▸ TRY IT: Could you repeat every record below exactly, leaving out the pictures?

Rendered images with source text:
○ ○ ○ ○

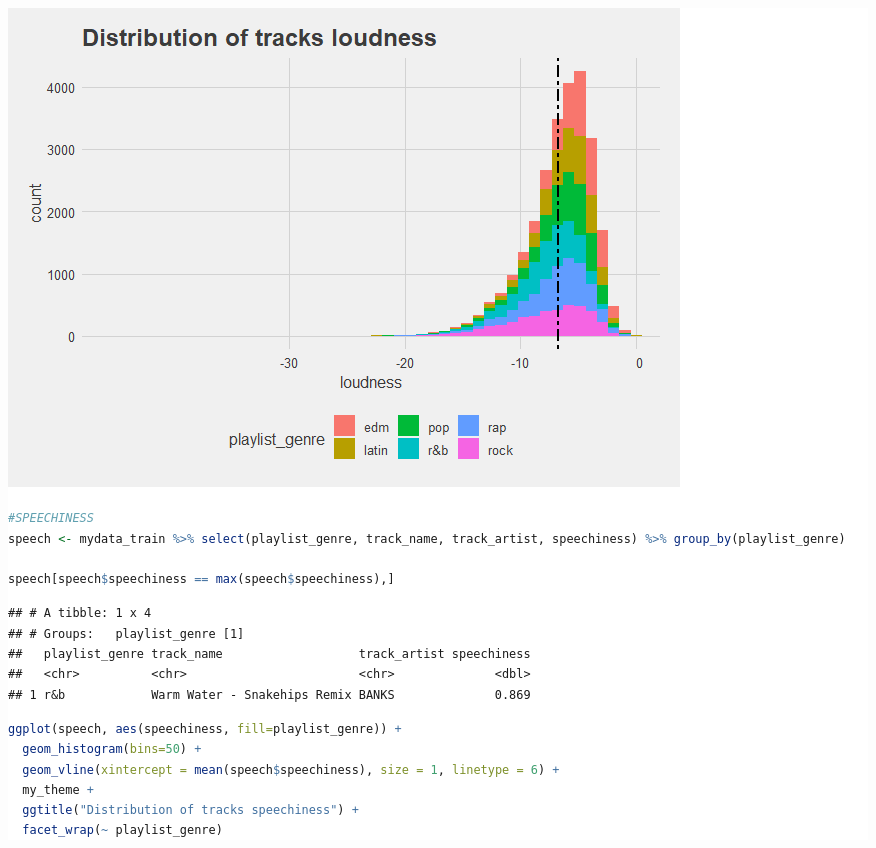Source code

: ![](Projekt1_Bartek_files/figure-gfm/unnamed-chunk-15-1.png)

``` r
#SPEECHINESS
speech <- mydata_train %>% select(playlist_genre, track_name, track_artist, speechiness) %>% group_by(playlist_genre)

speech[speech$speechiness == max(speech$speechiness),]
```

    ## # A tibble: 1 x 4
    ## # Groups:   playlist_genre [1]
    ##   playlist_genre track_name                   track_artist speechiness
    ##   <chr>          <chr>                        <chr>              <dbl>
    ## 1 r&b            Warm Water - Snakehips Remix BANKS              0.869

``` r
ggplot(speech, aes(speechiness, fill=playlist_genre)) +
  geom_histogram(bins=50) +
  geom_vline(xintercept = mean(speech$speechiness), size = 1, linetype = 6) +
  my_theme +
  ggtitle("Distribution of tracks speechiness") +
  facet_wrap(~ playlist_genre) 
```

○ ○ ○ ○

▸ WORKED SOLUTION:
Source code

: ![](Projekt1_Bartek_files/figure-gfm/unnamed-chunk-15-1.png)

``` r
#SPEECHINESS
speech <- mydata_train %>% select(playlist_genre, track_name, track_artist, speechiness) %>% group_by(playlist_genre)

speech[speech$speechiness == max(speech$speechiness),]
```

    ## # A tibble: 1 x 4
    ## # Groups:   playlist_genre [1]
    ##   playlist_genre track_name                   track_artist speechiness
    ##   <chr>          <chr>                        <chr>              <dbl>
    ## 1 r&b            Warm Water - Snakehips Remix BANKS              0.869

``` r
ggplot(speech, aes(speechiness, fill=playlist_genre)) +
  geom_histogram(bins=50) +
  geom_vline(xintercept = mean(speech$speechiness), size = 1, linetype = 6) +
  my_theme +
  ggtitle("Distribution of tracks speechiness") +
  facet_wrap(~ playlist_genre) 
```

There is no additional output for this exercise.